The answer: It's only because ZUN's usage of EMS bypasses the need to load
the cached images back out of the XOR-encrypted 東方幻想.郷
packfile. Leaving aside the general
stupidity of any game data file encryption*, master.lib's decryption
implementation is also quite wasteful: It uses a separate buffer that
receives fixed-size chunks of the file, before decrypting every individual
byte and copying it to its intended destination buffer. That really
resembles the typical slowness of a C fread() implementation
more than it does the highly optimized ASM code that master.lib purports to
be… And how large is this well-hidden decryption buffer? 4 KiB.
So, looking back at the game, here is what happens once the Stage 5
pre-battle dialog ends:
Reimu's bomb background image, which was previously freed to make space
for her dialog portraits, has to be loaded back into conventional memory
from disk
BB0.CDG is found inside the 東方幻想.郷
packfile
file_ropen() ends up allocating a 4 KiB buffer for the
encrypted packfile data, getting us the decisive ~4 KiB closer to the memory
limit
The .CDG loader tries to allocate 52 608 contiguous bytes for the
pixel data of Reimu's bomb image
This would exceed the memory limit, so hmem_allocbyte()
fails and returns a nullptr
ZUN doesn't check for this case (as usual)
The pixel data is loaded to address 0000:0000,
overwriting the Interrupt Vector Table and whatever comes after
The game crashes
The 4 KiB encryption buffer would only be freed by the corresponding
file_close() call, which of course never happens because the
game crashes before it gets there. At one point, I really did suspect the
cause to be some kind of memory leak or fragmentation inside master.lib,
which would have been quite delightful to fix.
Instead, the most straightforward fix here is to bump up that memory limit
by at least 4 KiB. Certainly easier than squeezing in a
cdg_free() call for the star image before the pre-boss dialog
without breaking position dependence.
Or, even better, let's nuke all these memory limits from orbit
because they make little sense to begin with, and fix every other potential
out-of-memory crash that modders would encounter when adding enough data to
any of the 4 games that impose such limits on themselves. Unless you want to
launch other binaries (which need to do their own memory allocations) after
launching the game, there's really no reason to restrict the amount of
memory available to a DOS process. Heck, whenever DOS creates a new one, it
assigns all remaining free memory by default anyway.

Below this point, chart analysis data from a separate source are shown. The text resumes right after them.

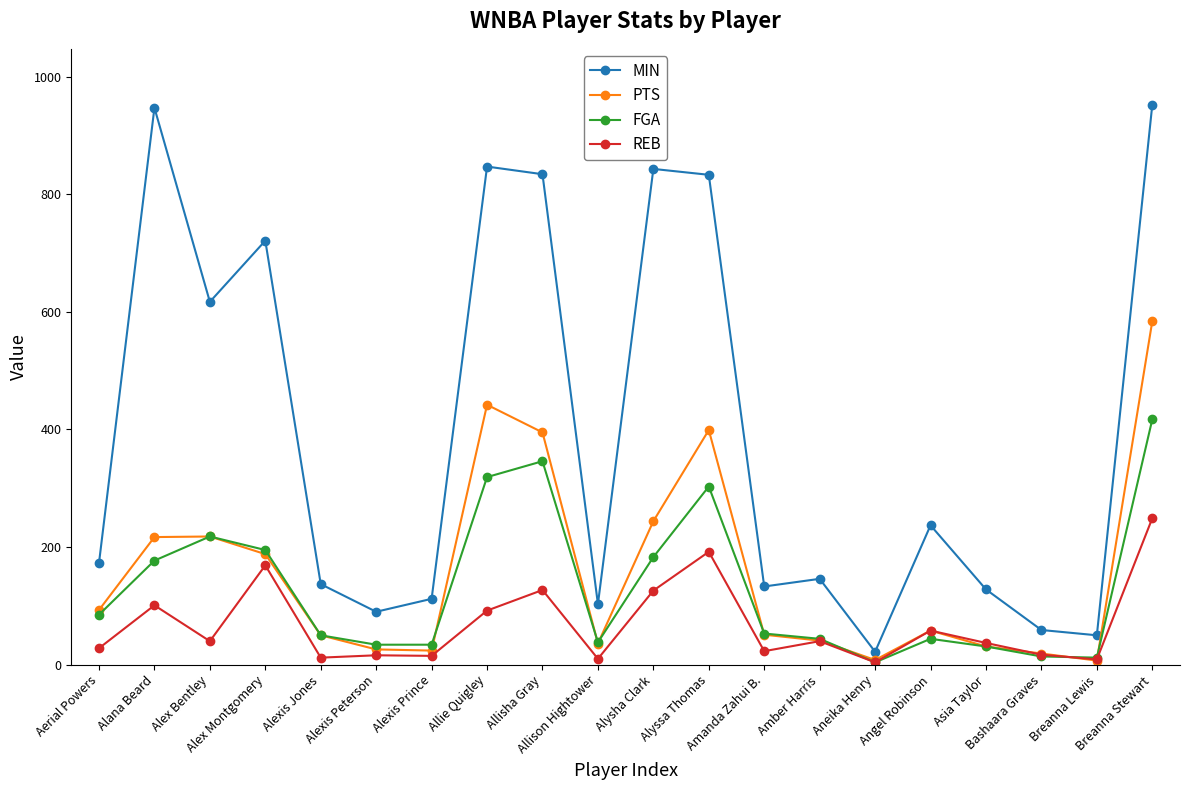

What is the total value across all series at Breanna Lewis?

78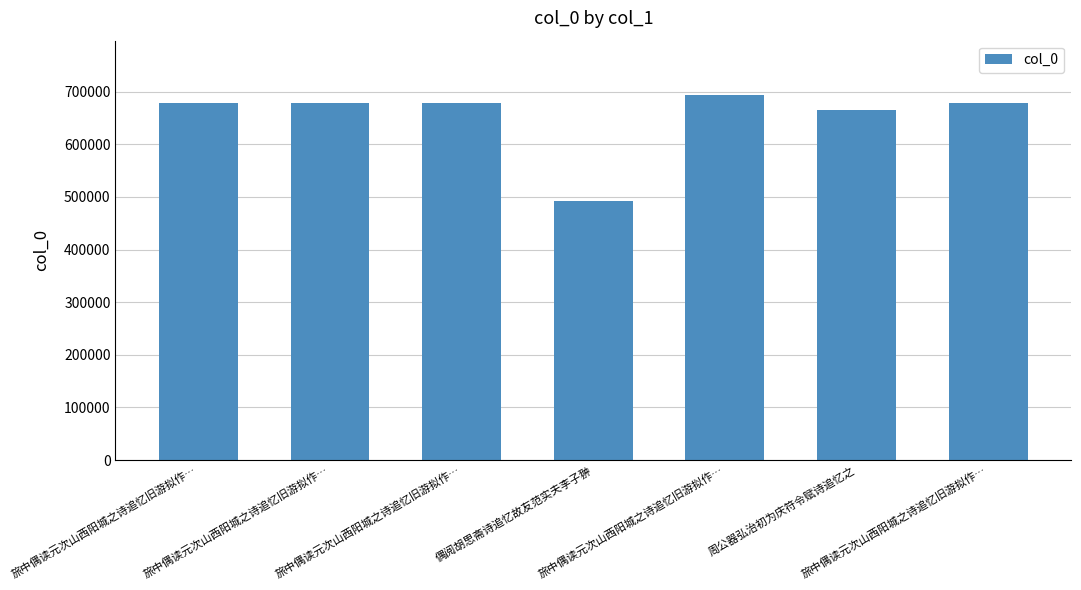

Count the number of categories in the chart.

7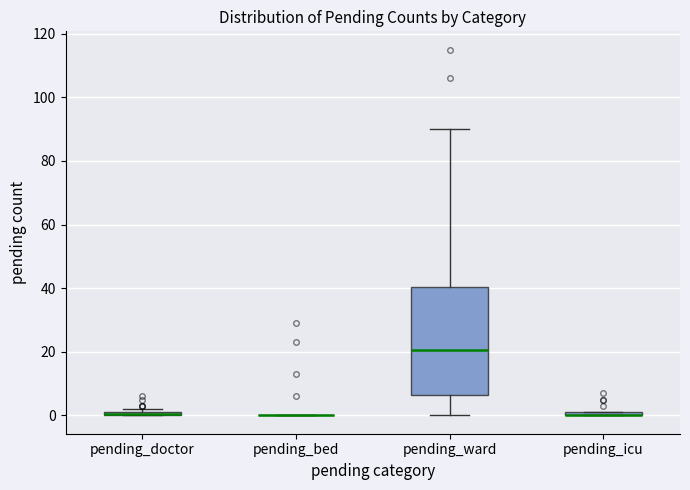

Comparing the boxes themselves (not the whiskers), which one is the tallest?

pending_ward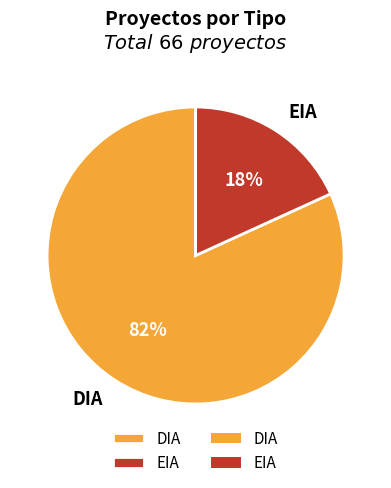

Is it true that DIA is 82% of the pie?

True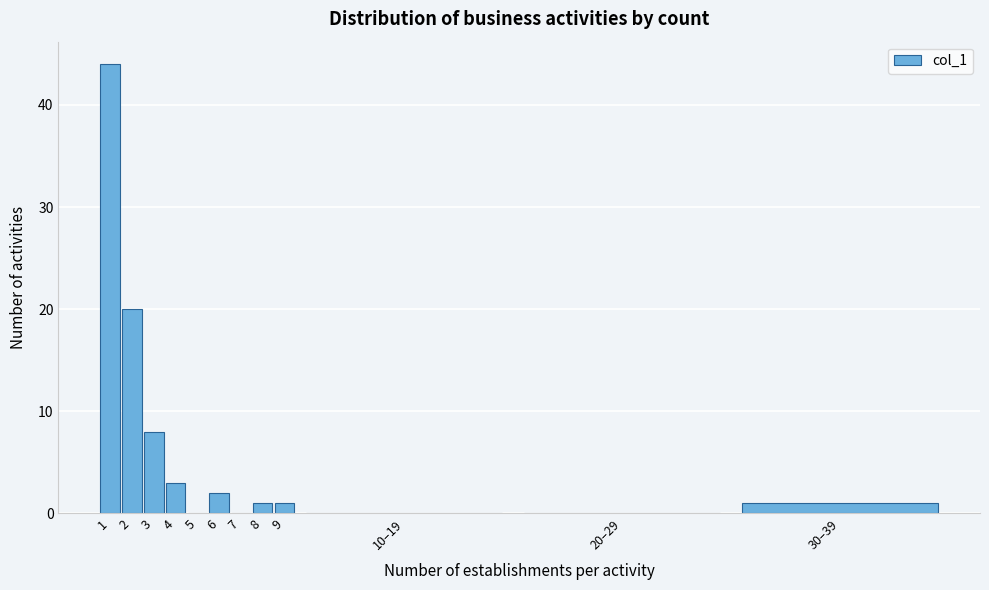

Reading right to left, transcribe all the data shown in this chart.

30–39=1	20–29=0	10–19=0	9=1	8=1	7=0	6=2	5=0	4=3	3=8	2=20	1=44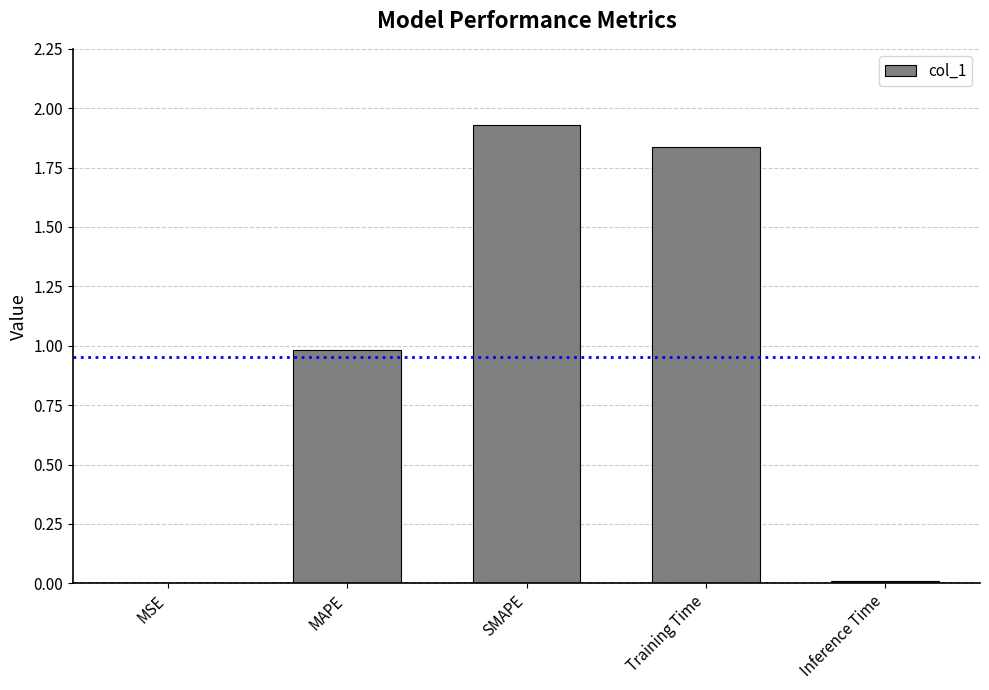

What is the change in value from MAPE to SMAPE?

+0.9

Removing the memory limits also removes one of ZUN's few error checks, which
end up quitting the game if there isn't at least a given maximum amount of
conventional RAM available. While it might be tempting to reserve enough
memory at the beginning of execution and then never check any allocation for
a potential failure, that's exactly where something like TH04's crash
comes from.
This game is also still running on DOS, where such an initial allocation
failure is very unlikely to happen – no one fills close to half of
conventional RAM with TSRs and then tries running one of these games. It
might have been useful to detect systems with less than 640 KiB of
actual, physical RAM, but none of the PC-98 models with that little amount
of memory are fast enough to run these games to begin with. How ironic… a
place where ZUN actually added an error check, and then it's mostly
pointless.
Here's an archive that contains both fix variants, just in case. These were
compiled from the th04_noems_crash_fix
and mem_assign_all
branches, and contain as little code changes as possible. Edit (2022-04-18): For TH04, you probably want to download
the 📝 community choice fix package instead,
which contains this fix along with other workarounds for the Divide
error crashes.
2021-11-29-Memory-limit-fixes.zip
So yeah, quite a complex bug, leaving no time for the TH03 scorefile format
research after all. Next up: Raising prices.